Social network for neighbors Nextdoor raises $18.6M

Faith Merino · July 24, 2012 · Short URL: https://vator.tv/n/2892

The company gets support from Benchmark Capital, DAG Ventures, Greylock Partners and Shasta Ventures

One of the more interesting developments to come out of the rise of social media is the fact that people are networked in totally different ways than in previous generations.  The church group, bowling league, and volunteer club of yesteryear are now Facebook, Twitter, and Pinterest.  The upside of that is that far-flung friends and relatives can stay connected like never before.  The downside is that people don’t know their next-door neighbors anymore.  Nextdoor aims to bridge that gap by being a private social network for neighbors.

Nextdoor announced Tuesday that it has raised $18.6 million from Benchmark Capital, DAG Ventures, Greylock Partners, and Shasta Ventures.  Allen & Company Pinnacle ventures also participated in the round. 

When Nextdoor launched in October 2011, its network already contained 176 neighborhoods in 26 states.  Today, the network includes over 3,600 neighborhoods in 48 states.

To recap, Nextdoor has created a platform that actually solves the puzzle of how to connect with people who may be complete strangers while also keeping the network secure.  First and foremost, anyone who wants to join has to verify their address, which Nextdoor does by either sending the resident a postcard with a special code on it, calling a home phone registered to that address, making a one-time $0.01 charge to a credit card to confirm the person’s billing address, or through a recommendation by a neighbor who’s already on Nextdoor.

Now the tough part: how do you get your neighbors to join if you don’t know them?  Nextdoor has solved that problem in the least weird way imaginable.  If you know your neighbor’s email address, you can invite them to join via email, but if not, you can print out flyers to distribute to all of your neighbors.  Or, if you really want to avoid any weirdness (like when someone opens the front door while you’re putting a flyer in their mailbox…weird), you can actually have Nextdoor send your neighbors a postcard at no cost to you.  I just ordered 100 postcards to be sent to all of my neighbors.

If your neighborhood isn’t on Nextdoor, you can add it and actually define the parameters of your neighborhood on an interactive map that allows you to add or exclude certain houses outside of the immediate boundaries. 

“We continue to be blown away by the response to Nextdoor from neighbors across the country.  My partners and I are true believers in Nextdoor’s opportunity to bring back a sense of community to the neighborhood,” said Bill Gurley of Benchmark Capital.

Indeed, Nextdoor has a surprisingly rapid adoption rate.  In one case, a neighborhood in Menlo Park started out with only one user, and within six months, almost the entire neighborhood had joined (all but four holdouts out of a total of some 80 households).

The company isn't releasing user numbers, but CEO Niral Tolia tells me that the site is adding 22 new neighborhood websites each day.

"We have Nextdoor websites in rural, suburban, and urban areas," says Tolia.  "We have been amazed at how well Nextdoor has worked in all sorts of neighborhoods: wealthy and not so wealthy, large and small, with young people and old.
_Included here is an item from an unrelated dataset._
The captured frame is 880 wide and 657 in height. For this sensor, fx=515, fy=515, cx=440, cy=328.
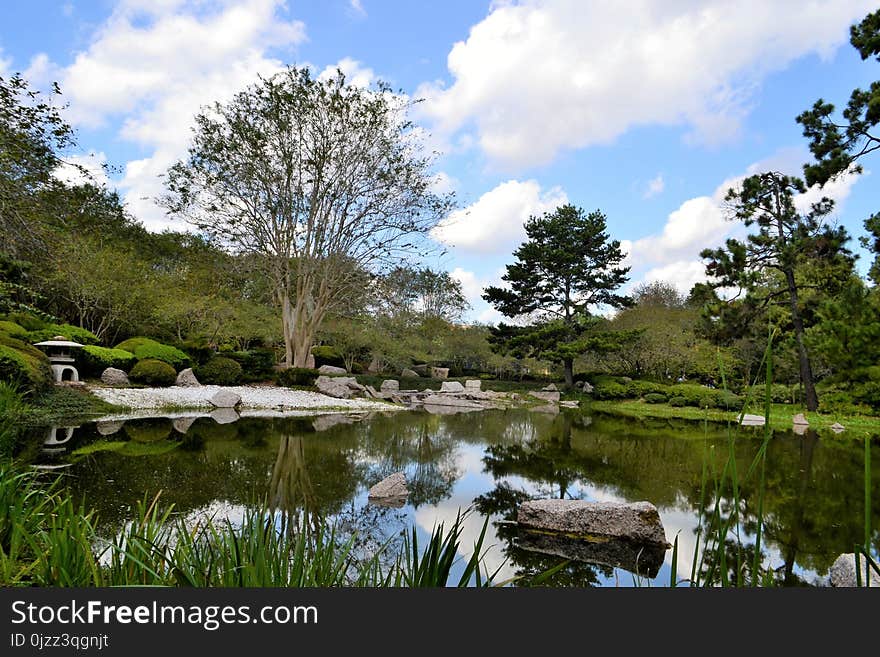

Our users are pretty evenly spread across the U.S., but so far we do see a pattern between where we are growing quickly and larger populations."

Nextdoor plans to use the new funds from this round to ramp up both domestic and international expansion.  The company estimates that there are some 200,000 neighborhoods in the U.S., and reaching every single one of them may require some new hires.